My mother was not alone in her trauma. Most working people who lived through the Great Depression were deeply affected. Thrift became a very admired trait. Savings and loan associations were even called “thrifts” because S&L’s, back in the day, were able to pay 0.25% higher interest than banks.
My wife accused me of being immature. I told her to get out of my fort. Ha-ha!
My wonderful parents took me to Disneyland when I was six-years-old. To this day, almost sixty years later, I still remember the ‘coonskin cap and flintlock pistol that they bought me. I still remember the butterflies of excitement I felt defending the fort on Frontierland Island against the attacking ‘Injuns. And those dark, creepy Tom Sawyer tunnels… oh, my goodness, I was in heaven!
Okay, let’s finally get to it. About five months ago, I predicted raging inflation this summer, caused by workers demanding higher pay. I was wrong.
It’s true that the inflation rate has been increasing all year, and the figure for July was a strong 2.95%. Net income, after taxes, has been increasing at the encouraging rate of over 3%. It is also true that productivity has been increasing at the rate of 1.3% annually in recent months, the first increase in a number of years. The reason why productivity is important to the inflation story is that increases in productivity often lead to higher wages.
But we have NOT seen the type of raging inflation figures that I was expecting. Why not? The unemployment rate is back down to 3.9% this week. American companies are making money, and they can surely afford to pay higher salaries. Why aren’t American workers demanding higher pay?

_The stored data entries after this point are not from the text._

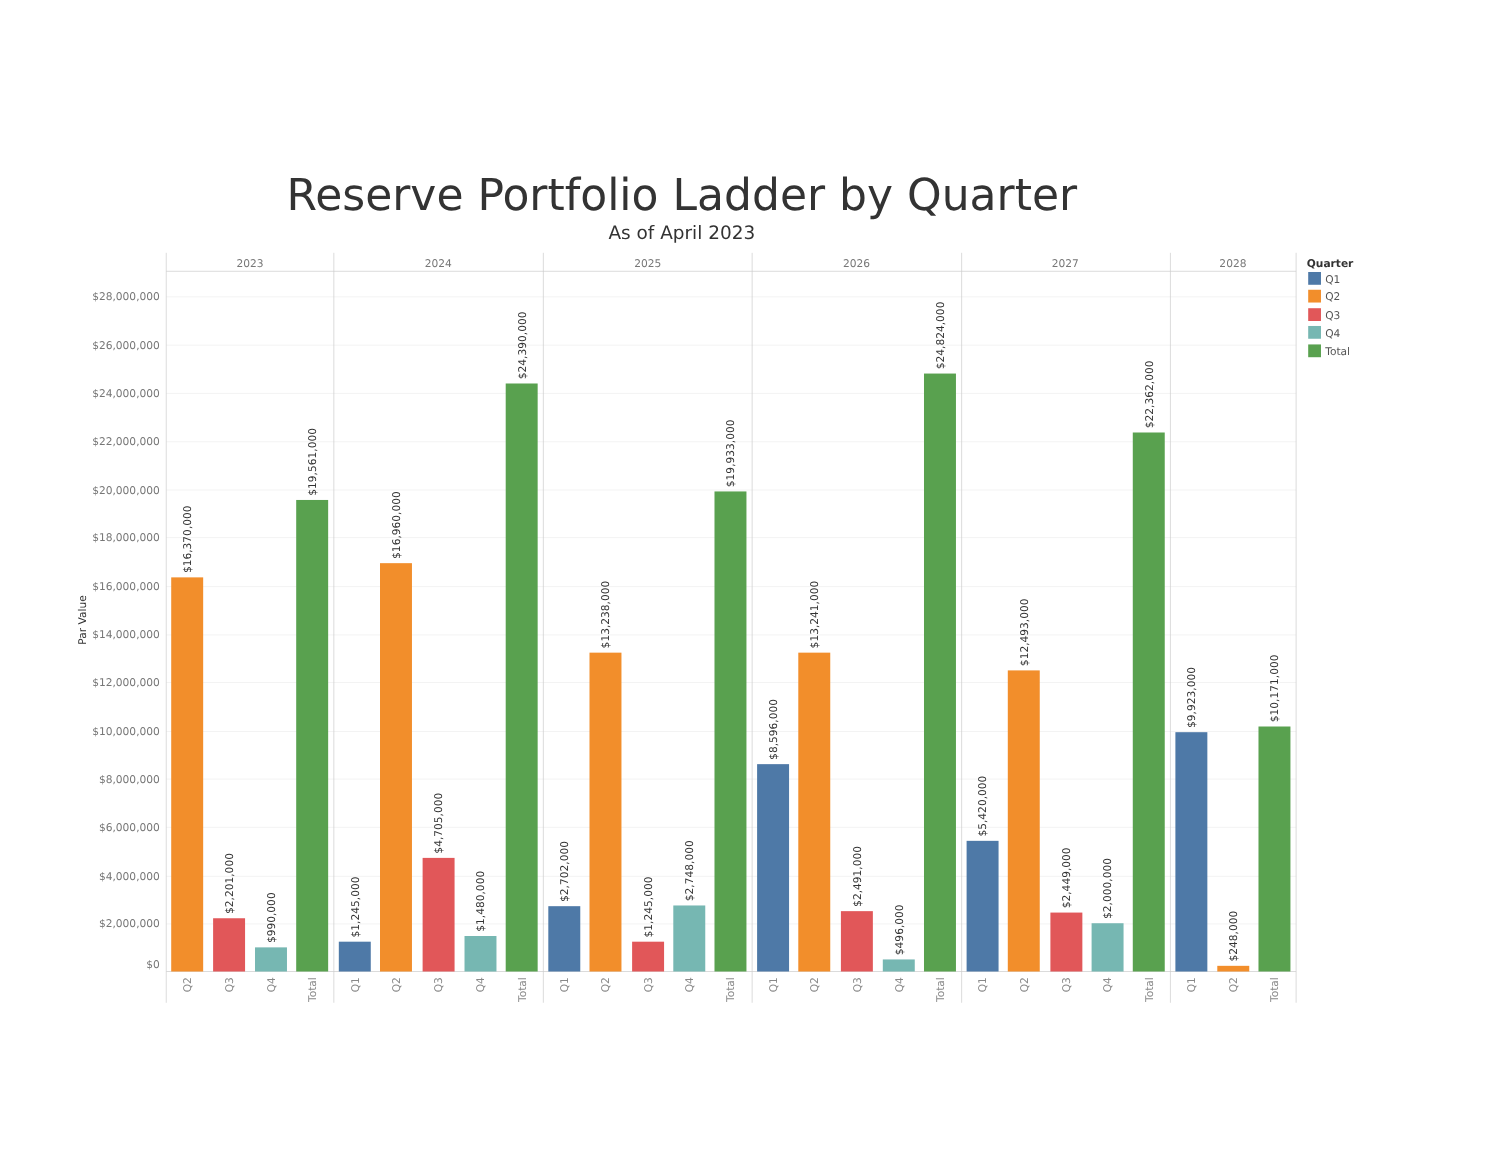Reserve Portfolio Ladder by Quarter
As of April 2023
Par Value
$28,000,000
$26,000,000
$24,000,000
$22,000,000
$20,000,000
$18,000,000
$16,000,000
$14,000,000
$12,000,000
$10,000,000
$8,000,000
$6,000,000
$4,000,000
$2,000,000
$0
2023
2024
2025
2026
2027
2028
$16,370,000
$2,201,000
$990,000
$19,561,000
$1,245,000
$16,960,000
$4,705,000
$1,480,000
$24,390,000
$2,702,000
$13,238,000
$1,245,000
$2,748,000
$19,933,000
$8,596,000
$13,241,000
$2,491,000
$496,000
$24,824,000
$5,420,000
$12,493,000
$2,449,000
$2,000,000
$22,362,000
$9,923,000
$248,000
$10,171,000
Q2
Q3
Q4
Total
Q1
Q2
Q3
Q4
Total
Q1
Q2
Q3
Q4
Total
Q1
Q2
Q3
Q4
Total
Q1
Q2
Q3
Q4
Total
Q1
Q2
Total
Quarter
Q1
Q2
Q3
Q4
Total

I submit that it is because American workers remain traumatized from the Great Recession. If 2009 marked the beginning of the recovery – certainly that’s true with the stock market – American workers have had nine years to recover from the economic fright of their lives. That should be long enough to “get over it”, right? (In the 1987 movie, Moonstruck, Nicholas Cage declares his love to Cher, who proceeds to slap him mightily – bam! - and replies, “Get over it!”)
But apparently not. It looks like Americans workers remain too traumatized by the Great Recession to risk their jobs by demanding higher wages. Who’d have thunk it?